La rinascita di Zirkzee: doppietta e Old Trafford di nuovo ai suoi piedi

Novanta minuti per cancellare 3 mesi da incubo. Con due gol l’olandese si è ripreso lo United

Novanta minuti per cancellare 3 mesi da incubo. Con due gol l’olandese si è ripreso lo United

Non meno di due settimane fa lo avevano definito “bidone grasso”, ora invece, i tifosi del Manchester United, dovranno ricredersi sul conto di Joshua Zirkzee, che ieri ha spalancato le porte ai Red Devils per il largo successo in Premier sull’Everton (4-0, sul quale ha messo la firma anche Marcus Rashford).

Ingordo sì, ma di gol, con una doppietta che ha steso i Toffees e regalato il primo successo in Inghilterra al neo-tecnico Ruben Amorim, il portoghese subentrato nei giorni scorsi a ten Hag, con cui l’ex attaccante rossoblù non si era mai trovato del tutto, nonostante il gol-lampo al debutto contro il Fulham lo scorso 16 agosto.
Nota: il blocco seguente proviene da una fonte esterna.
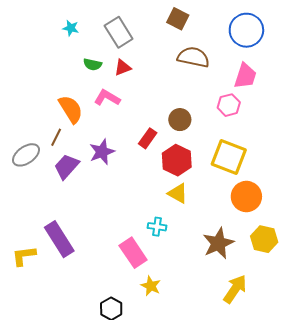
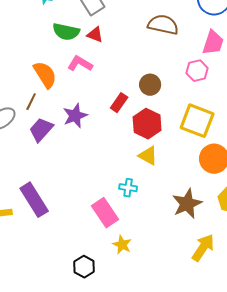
green semicircle: (93, 64) -> (66, 32), size x1.5
red triangle: (123, 68) -> (95, 35), turned 42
Novanta minuti per cancellare tre mesi e mezzo da incubo, tra critiche, offese pesanti sui social e probabilmente l’illusione di riuscire ad essere decisivo anche nel campionato inglese. Almeno fino a domenica pomeriggio: un gol col sinistro nel primo tempo e uno col destro nel secondo, e quella “mitraglietta” virtuale – la sua esultanza preferita anche ai tempi di Bologna – che è tornata a mietere porte e difensori, tanto da rimeritarsi l’abbraccio dell’intero Old Trafford in testa. Ora lo possiamo dire: Joshua is back.

Rigenerato dalla fresca cura Amorim, che lo esalta: “Ci servono le sue caratteristiche”

Non ha certo paura di prendersi responsabilità Zirkzee, ma nemmeno Ruben Amorim, che ha lasciato quella “comfort zone” chiamata Sporting Lisbona, dove tutto stava funzionando splendidamente, per dirigersi nel nord dell’Inghilterra e mettersi al timone di una nave che imbarcava acqua da tutte le parti.

In quattro giorni, però, le cose pare abbiano preso il verso giusto – successo col Bodo in Europa League giovedì sera e tre giorni più tardi replay contro l’Everton -, per risorgere, in classifica e come squadra.

A beneficiarne, chiaramente, anche i singoli, come l’attaccante olandese ex Bologna e Bayern, che con il portoghese in panchina è tornato finalmente a rivedere la luce e, soprattutto, la porta, che mancava dal 16 agosto (1-0 contro il Fulham).

A fine partita, l’ex tecnico dello Sporting ha elogiato il suo centravanti (finito di recente anche nel mirino della Juventus). “Ho bisogno di tutti i giocatori per la sequenza di partite che abbiamo, lui è sicuramente uno di quelli – ha detto -. Joshua ha fatto un ottimo lavoro. Due gol sono buoni per la sua fiducia, ma più importante è stata la prestazione che ha fatto: ha combattuto in ogni situazione. È un giocatore di talento – ha aggiunto -, un giocatore del Manchester United, e penso che sia pronto per questo ruolo. Abbiamo bisogno delle sue caratteristiche per giocare così”.

Con i due segnati ai Blues di Liverpool, sono 3 i gol realizzati in Premier da Zirkzee in 13 partite (conditi da un assist): numeri destinati a lievitare, ora che Josh ha riaperto la valigia, pronto a restare e a far tornare grande lo United.